Activity:
Turn every line of the data below into a Markdown table with the columns "Row" and "Line," giving each line a row number and skipping any blank lines. Omit the pictures from the table.
--- Records for processing Enclosed Below ---
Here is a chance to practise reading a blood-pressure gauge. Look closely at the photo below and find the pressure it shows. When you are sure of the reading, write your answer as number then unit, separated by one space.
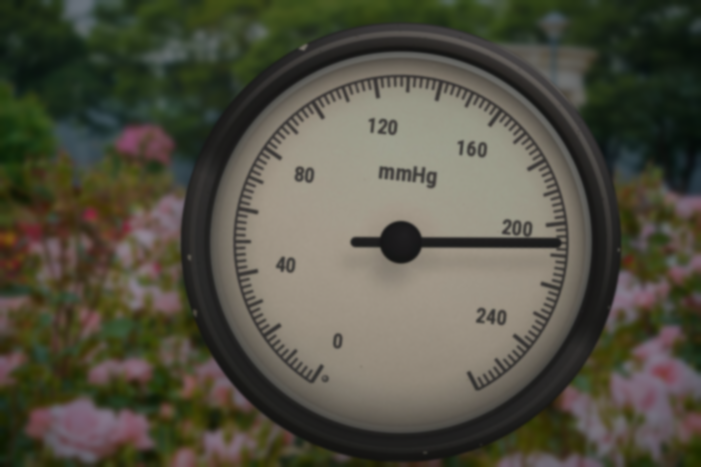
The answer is 206 mmHg
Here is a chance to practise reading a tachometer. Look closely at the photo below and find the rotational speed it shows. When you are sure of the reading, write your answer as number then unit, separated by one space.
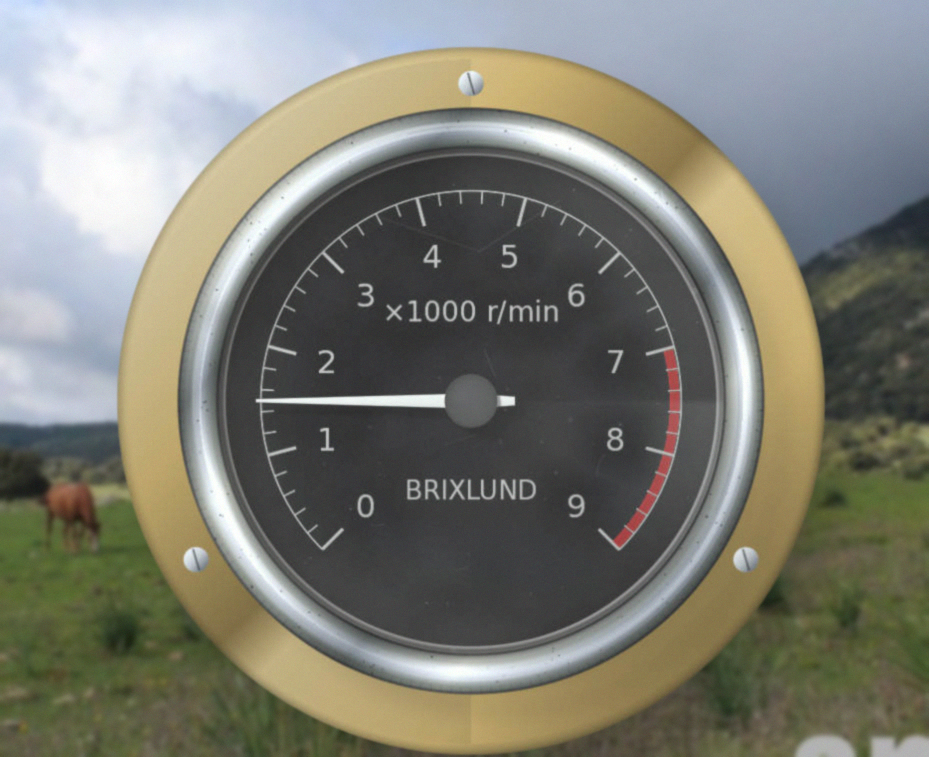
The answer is 1500 rpm
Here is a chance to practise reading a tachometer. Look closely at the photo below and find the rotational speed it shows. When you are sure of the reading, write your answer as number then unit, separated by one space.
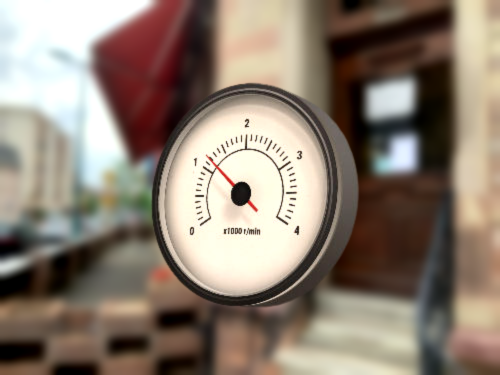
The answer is 1200 rpm
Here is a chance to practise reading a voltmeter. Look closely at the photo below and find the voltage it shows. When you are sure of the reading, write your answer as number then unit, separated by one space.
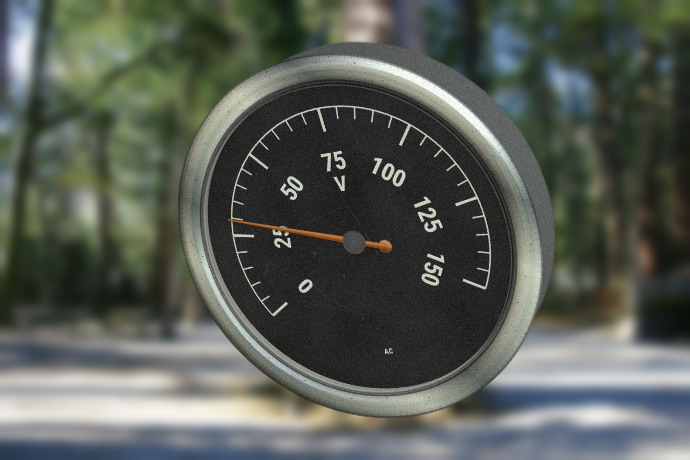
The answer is 30 V
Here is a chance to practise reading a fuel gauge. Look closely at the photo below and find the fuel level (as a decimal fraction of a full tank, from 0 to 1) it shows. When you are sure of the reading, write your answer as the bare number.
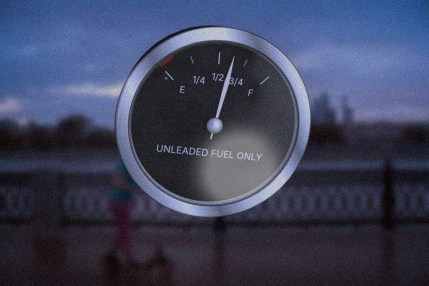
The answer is 0.625
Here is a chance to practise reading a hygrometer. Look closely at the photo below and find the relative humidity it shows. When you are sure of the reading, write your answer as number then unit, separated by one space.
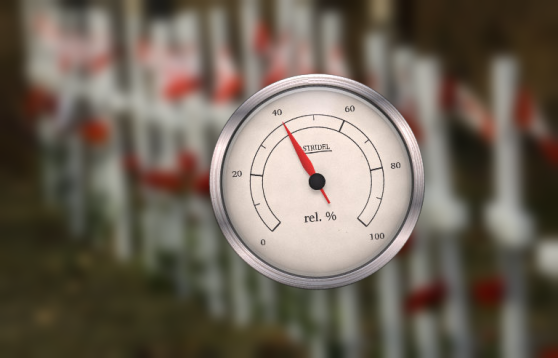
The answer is 40 %
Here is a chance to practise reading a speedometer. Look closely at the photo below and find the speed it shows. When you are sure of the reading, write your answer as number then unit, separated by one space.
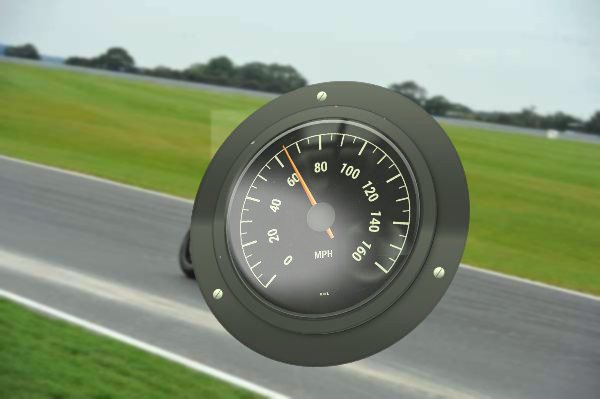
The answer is 65 mph
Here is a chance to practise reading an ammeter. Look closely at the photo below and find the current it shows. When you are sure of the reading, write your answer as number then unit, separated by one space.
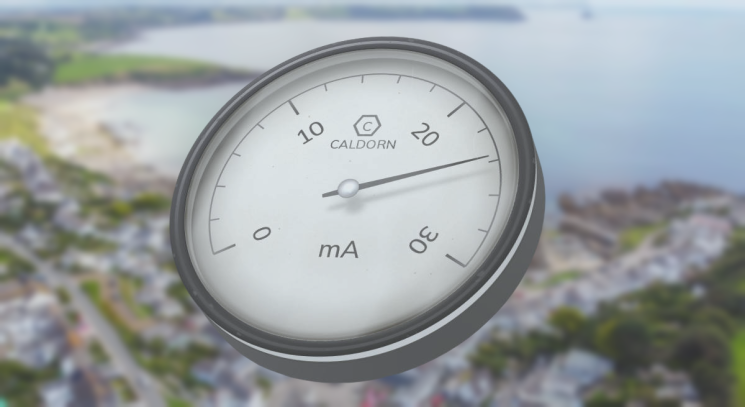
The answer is 24 mA
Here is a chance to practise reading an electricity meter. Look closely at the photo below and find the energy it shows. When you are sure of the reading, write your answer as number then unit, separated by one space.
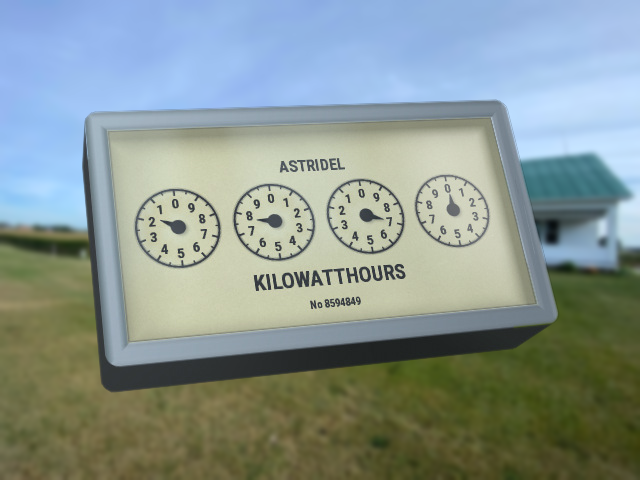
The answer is 1770 kWh
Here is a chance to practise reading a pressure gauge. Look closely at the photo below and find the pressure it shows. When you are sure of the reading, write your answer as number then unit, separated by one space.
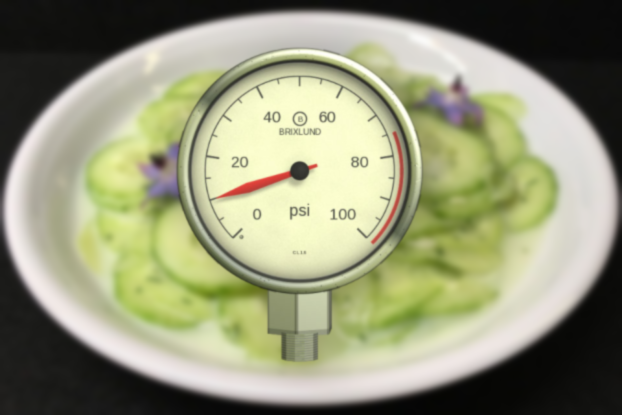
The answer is 10 psi
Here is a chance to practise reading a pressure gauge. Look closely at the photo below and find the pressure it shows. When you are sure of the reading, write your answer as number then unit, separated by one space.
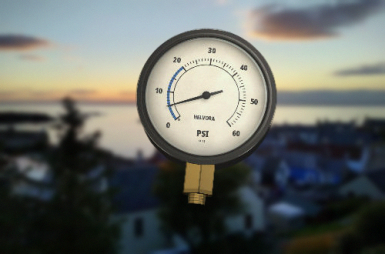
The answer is 5 psi
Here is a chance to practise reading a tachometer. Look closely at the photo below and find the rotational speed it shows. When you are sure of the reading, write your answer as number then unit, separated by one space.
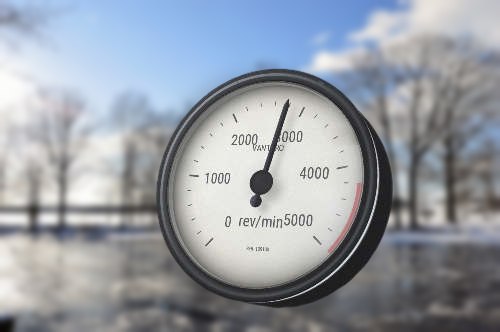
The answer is 2800 rpm
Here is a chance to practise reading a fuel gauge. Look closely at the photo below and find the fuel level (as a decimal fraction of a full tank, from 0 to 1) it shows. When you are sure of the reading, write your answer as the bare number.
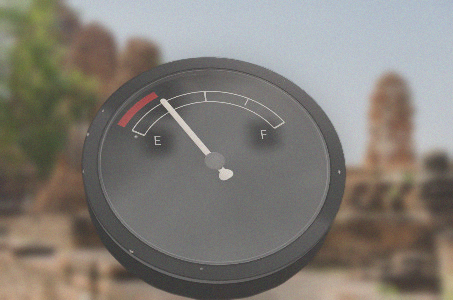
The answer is 0.25
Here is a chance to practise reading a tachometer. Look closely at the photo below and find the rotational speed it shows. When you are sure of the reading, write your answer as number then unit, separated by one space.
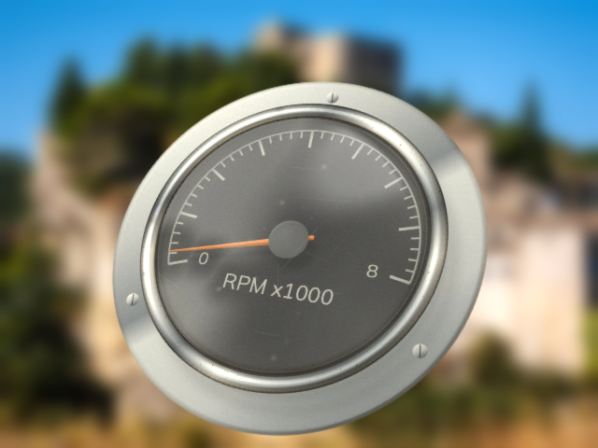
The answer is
--- End of Enclosed Records for processing ---
Solution to this problem:
| Row | Line |
|---|---|
| 1 | Here is a chance to practise reading a blood-pressure gauge. Look closely at the photo below and find the pressure it shows. When you are sure of the reading, write your answer as number then unit, separated by one space. |
| 2 | The answer is 206 mmHg |
| 3 | Here is a chance to practise reading a tachometer. Look closely at the photo below and find the rotational speed it shows. When you are sure of the reading, write your answer as number then unit, separated by one space. |
| 4 | The answer is 1500 rpm |
| 5 | Here is a chance to practise reading a tachometer. Look closely at the photo below and find the rotational speed it shows. When you are sure of the reading, write your answer as number then unit, separated by one space. |
| 6 | The answer is 1200 rpm |
| 7 | Here is a chance to practise reading a voltmeter. Look closely at the photo below and find the voltage it shows. When you are sure of the reading, write your answer as number then unit, separated by one space. |
| 8 | The answer is 30 V |
| 9 | Here is a chance to practise reading a fuel gauge. Look closely at the photo below and find the fuel level (as a decimal fraction of a full tank, from 0 to 1) it shows. When you are sure of the reading, write your answer as the bare number. |
| 10 | The answer is 0.625 |
| 11 | Here is a chance to practise reading a hygrometer. Look closely at the photo below and find the relative humidity it shows. When you are sure of the reading, write your answer as number then unit, separated by one space. |
| 12 | The answer is 40 % |
| 13 | Here is a chance to practise reading a speedometer. Look closely at the photo below and find the speed it shows. When you are sure of the reading, write your answer as number then unit, separated by one space. |
| 14 | The answer is 65 mph |
| 15 | Here is a chance to practise reading an ammeter. Look closely at the photo below and find the current it shows. When you are sure of the reading, write your answer as number then unit, separated by one space. |
| 16 | The answer is 24 mA |
| 17 | Here is a chance to practise reading an electricity meter. Look closely at the photo below and find the energy it shows. When you are sure of the reading, write your answer as number then unit, separated by one space. |
| 18 | The answer is 1770 kWh |
| 19 | Here is a chance to practise reading a pressure gauge. Look closely at the photo below and find the pressure it shows. When you are sure of the reading, write your answer as number then unit, separated by one space. |
| 20 | The answer is 10 psi |
| 21 | Here is a chance to practise reading a pressure gauge. Look closely at the photo below and find the pressure it shows. When you are sure of the reading, write your answer as number then unit, separated by one space. |
| 22 | The answer is 5 psi |
| 23 | Here is a chance to practise reading a tachometer. Look closely at the photo below and find the rotational speed it shows. When you are sure of the reading, write your answer as number then unit, separated by one space. |
| 24 | The answer is 2800 rpm |
| 25 | Here is a chance to practise reading a fuel gauge. Look closely at the photo below and find the fuel level (as a decimal fraction of a full tank, from 0 to 1) it shows. When you are sure of the reading, write your answer as the bare number. |
| 26 | The answer is 0.25 |
| 27 | Here is a chance to practise reading a tachometer. Look closely at the photo below and find the rotational speed it shows. When you are sure of the reading, write your answer as number then unit, separated by one space. |
| 28 | The answer is |